(TASK ITEM): Count the lines below that contain "right". Give only the number.

(MATERIAL FOR THE TASK):
──────

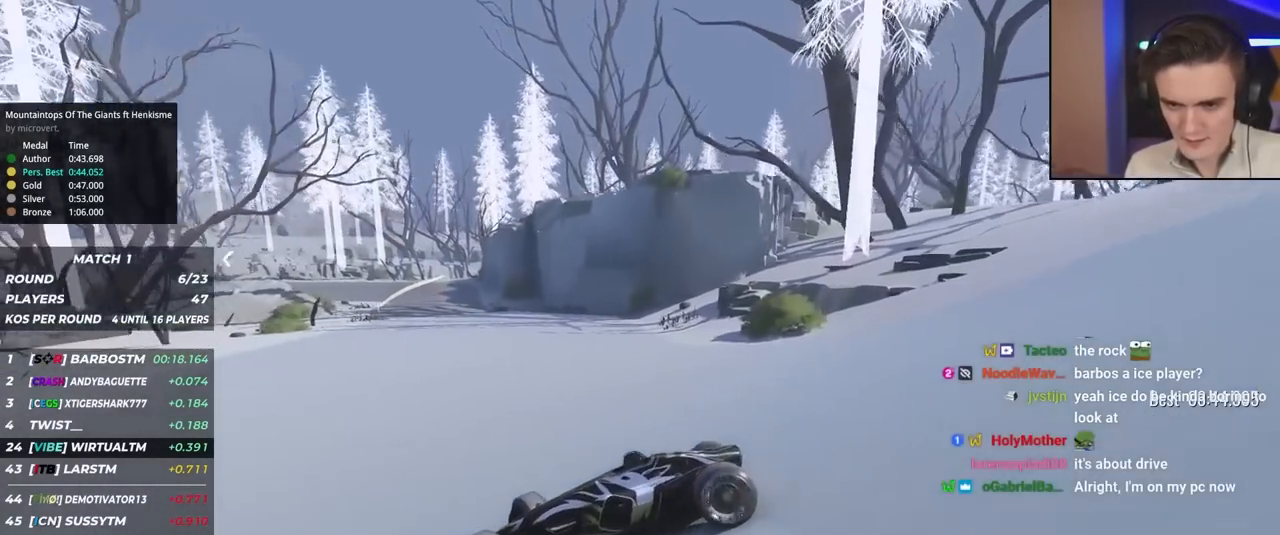
{"keys": ["right", "up"], "events": [[183, "brake", "down"], [233, "brake", "up"]]}
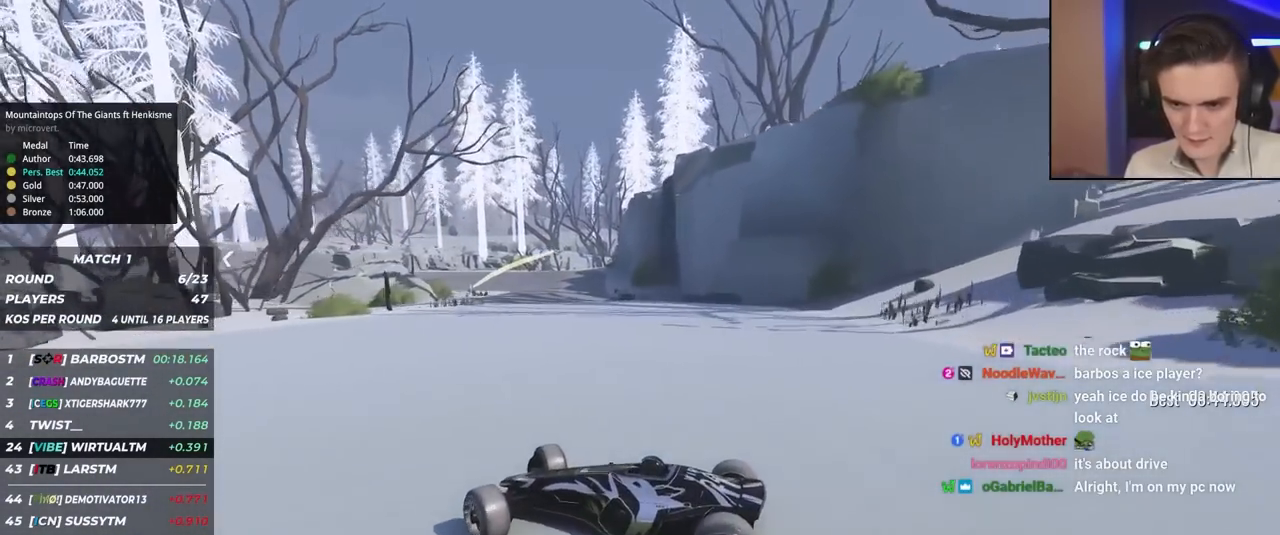
{"keys": ["right", "up"], "events": [[17, "up", "up"], [100, "up", "down"]]}
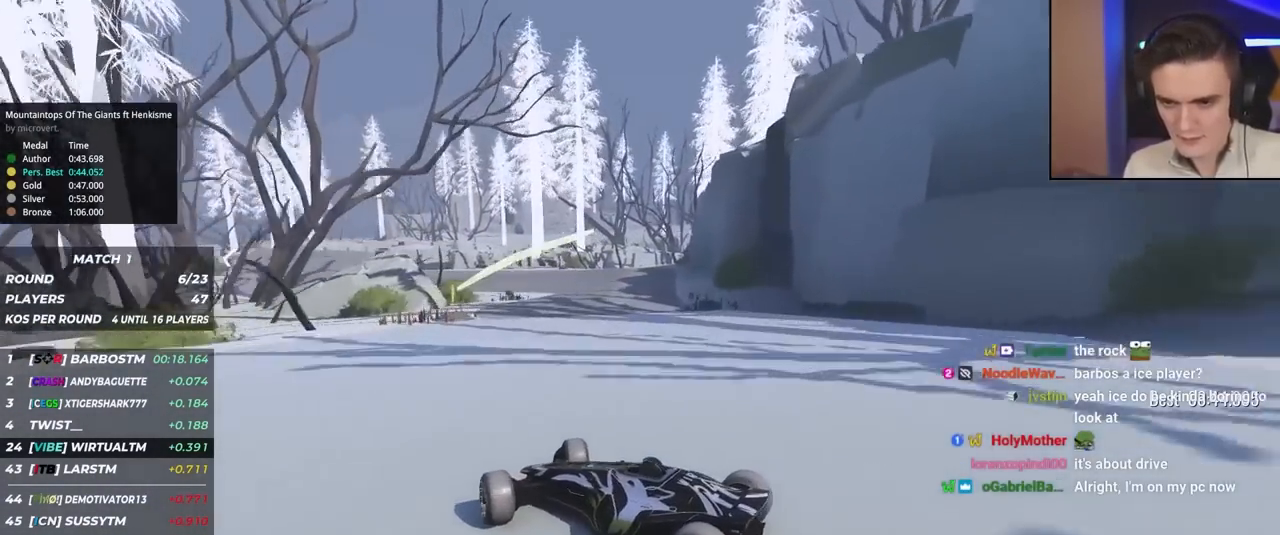
{"keys": ["right", "up"], "events": [[83, "up", "up"], [117, "up", "down"]]}
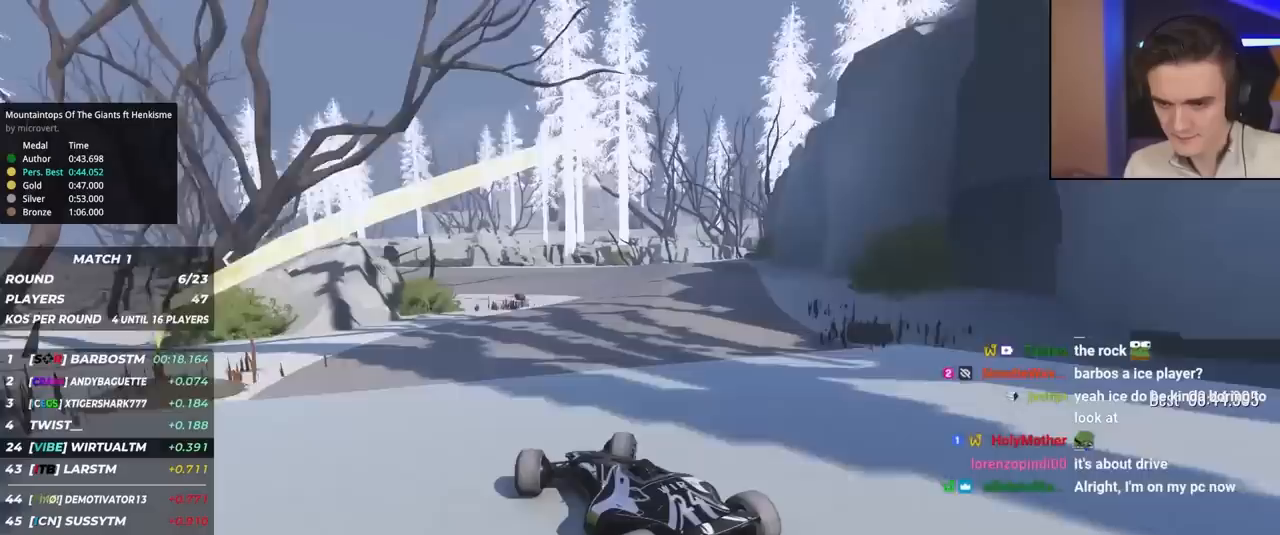
{"keys": ["left", "up"], "events": [[233, "right", "up"], [283, "left", "down"]]}
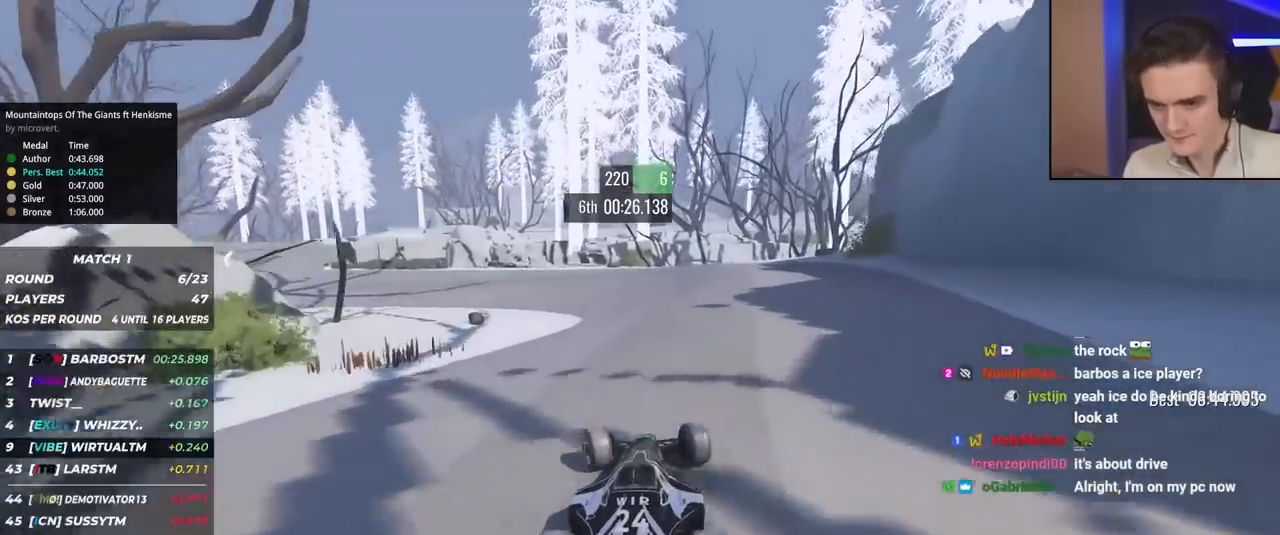
{"keys": ["left", "up"], "events": [[150, "left", "up"], [333, "left", "down"]]}
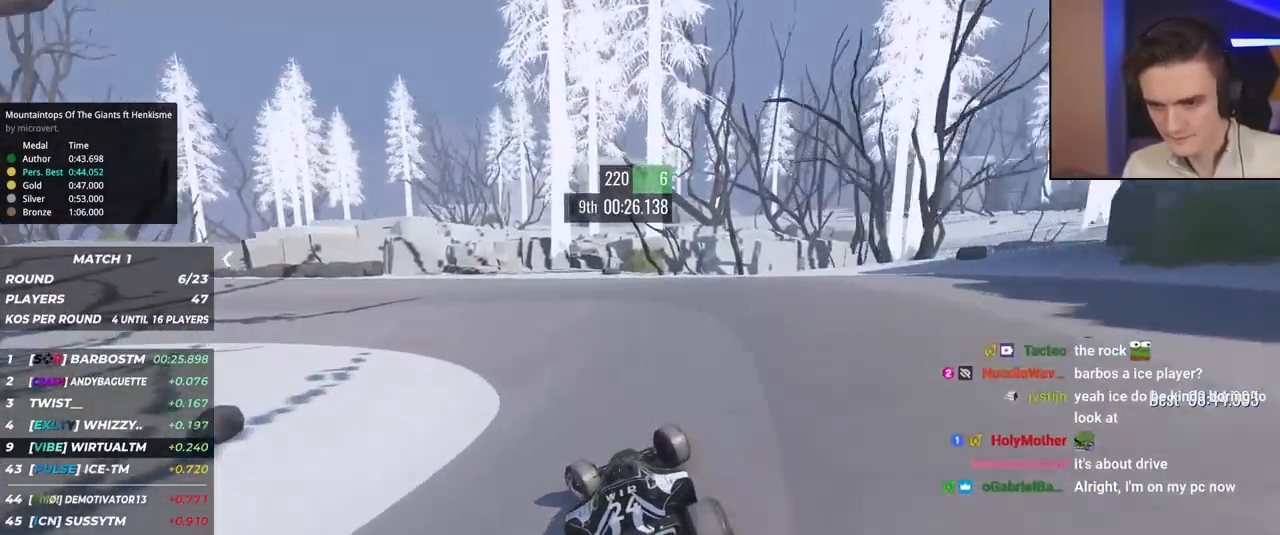
{"keys": ["left", "up"], "events": []}
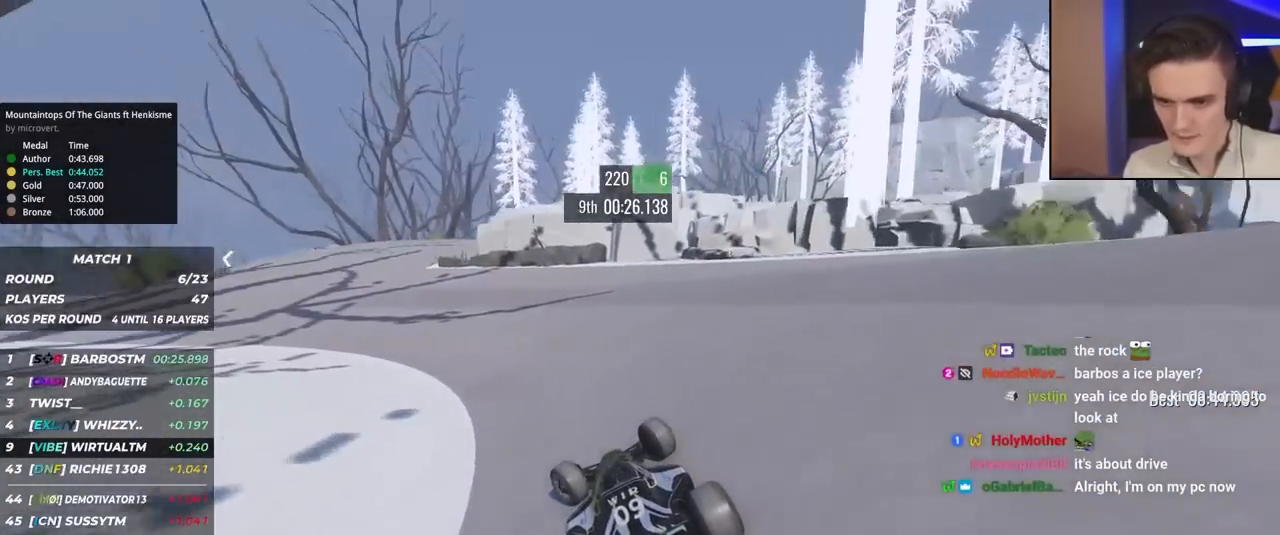
{"keys": ["up"], "events": [[200, "left", "up"], [283, "right", "down"], [483, "right", "up"]]}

──────

(THE ANSWER): 5